Lyn Paul: acting in perfect harmony
There’s an old saying that’s often quoted in showbusiness as well as life: never go back. It’s a saying that former New Seeker Lyn Paul totally agrees with – except when it comes to appearing in the hugely successful musical Blood Brothers.
The year 2016 marks two decades since Lyn first played Mrs Johnstone in what became the third longest-running musical production in West End history. She has often gone back to the part she describes as her “favourite role”. She will again play the lead in Blood Brothers when it goes on a four-month tour which takes in Nottingham and Buxton.
So why is she doing it again? Because producer Bill Kenwright asked her to.
She told me from her home in Berkshire that the pair of them go back a long way. Lyn wanted to play the part of Mrs Johnstone and wrote a letter to Kenwright. She didn’t think “in a million years” that he would answer – but she received a reply by return of post saying he would like to see her.
“Three weeks later I was on stage at the Phoenix Theatre (in the West End) waiting to start rehearsals. I’d never acted in my life. I just stood there and I thought ‘oh my God, what have I done?’
“It’s a hell of a compliment and a lot to live up to”
“Bill took a huge gamble with me. There are so few roles for people of my age. It’s written unbelievably well by Willy Russell and I think everybody can get something out of it. Everybody can relate to Mrs J at some point in their life. It’s just a very strong female role.”
Barbara Dickson, Stephanie Lawrence, Kiki Dee and four of the Nolan sisters have all played the role – but Lyn Paul is “the undisputed Mrs J of all time”, according to fans of the show.
“It’s a hell of a compliment and a lot to live up to,” says Lyn. “It was a wonderful accolade and I’m very grateful. The fans have been incredibly loyal. I still hear from so many of them through my website. Since it’s been announced that I’m going back in to the show, I’ve been inundated with messages – it’s been tremendous.”
Lyn was chosen to lead the cast in 2007 when Blood Brothers was staged as part of Liverpool’s year of being European Capital of Culture. Since then she has played Mrs J only once – for the final two weeks before the West End show closed in 2012.
Blood Brothers is the captivating tale of twin boys who are separated at birth. Mrs Johnstone’s husband deserts her and she is left to provide for her large family. When she discovers she is pregnant with twins, she has to give one of the boys away.
The twins become friends but their different backgrounds take them to opposite ends of the social spectrum; one becomes a councillor while the other is unemployed and goes to prison. They both fall in love with the same girl, causing a rift in their friendship which leads to a shattering climax.

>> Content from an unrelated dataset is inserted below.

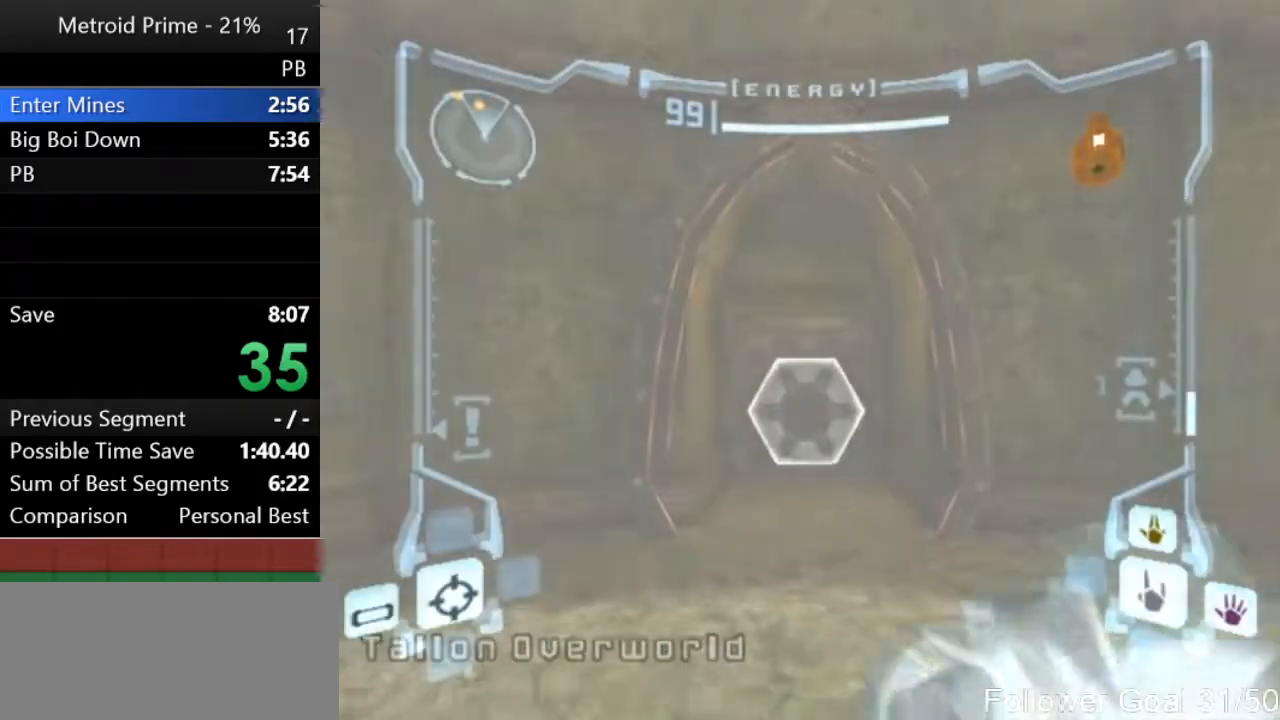
{"buttons": ["R1"], "left_stick": "up", "right_stick": "center", "events": [[83, "B", "down"], [133, "B", "up"], [167, "L1", "down"], [233, "R1", "down"], [267, "L1", "up"]]}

I’ve seen Blood Brothers several times. Some of the actresses have shed real tears at the highly emotional ending. Lyn who is married to Alan Young and has a son has found herself in a similar situation.
“I did 17 years of it more or less back to back and I didn’t find it at all difficult to shed tears because the end just kills you. My son was six going on seven when I did my first stint in Blood Brothers. So for me it’s very easy – you just look down on the floor, you see two boys there, I picture my son and it kills me, absolutely kills me. The song (Tell Me It’s Not True) pulls at your heart strings.”
So how does she cope with that experience?
“Buxton’s got fantastic memories for me”
“I could be very deep and say it takes me ages to get over it. But it’s work. When you get on stage you’re in that zone, you’re in that moment, but when I come off I’m just Lyn Young, a mum and a wife. While I’m on stage I’m Mrs J but the minute you walk off you just become you.”
Lyn has appeared at both Nottingham Theatre Royal and Buxton Opera House on previous Blood Brothers tours. She has fond memories.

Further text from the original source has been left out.